Bio-inspired piezoelectric artificial hair cell sensor fabricated by powder injection molding

A piezoelectric artificial hair cell sensor was fabricated by the powder injection molding process in order to make an acoustic vector hydrophone. The entire process of powder injection molding was developed and optimized for PMN–PZT ceramic powder. The artificial hair cell sensor, which consists of high aspect ratio hair cell and three rectangular mechanoreceptors, was precisely fabricated through the developed powder injection molding process. The density and the dielectric property of the fabricated sensor shows 98% of the theoretical density and 85% of reference dielectric property of PMN–PZT ceramic powder. With regard to homogeneity, three rectangular mechanoreceptors have the same dimensions, with 3 μm of tolerance with 8% of deviation of dielectric property. Packaged vector hydrophones measure the underwater acoustic signals from 500 to 800 Hz with −212 dB of sensitivity. Directivity of vector hydrophone was acquired at 600 Hz as analyzing phase differences of electric signals.

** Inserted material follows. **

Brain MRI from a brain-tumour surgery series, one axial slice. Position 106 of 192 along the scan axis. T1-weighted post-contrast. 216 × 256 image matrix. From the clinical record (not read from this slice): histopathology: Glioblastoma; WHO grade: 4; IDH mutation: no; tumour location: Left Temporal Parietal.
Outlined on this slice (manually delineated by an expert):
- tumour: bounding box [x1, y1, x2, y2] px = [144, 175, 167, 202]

Development of Powder Injection Molding Process for a Piezoelectric PAN-PZT Ceramics

A powder injection molding process is developed and optimized for piezoelectric PAN-PZT ceramics. Torque rheometer experiments are conducted to determine the optimal solids loading, and the rheological property of the feedstock is evaluated using a capillary rheometer. Appropriate debinding conditions are chosen using a thermal gravity analyzer, and the debound specimens are sintered using sintering conditions determined in a preliminary investigation. Piezoelectric performance measures, including the piezoelectric charge constant and dielectric constant, are measured to verify the developed process. The average values of the measured piezoelectric charge constant and dielectric constant are 455 pC/N and 1904, respectively. Powder injection molded piezoelectric ceramics produced by the optimized process show adequate piezoelectric performance compared to press-sintered piezoelectric ceramics.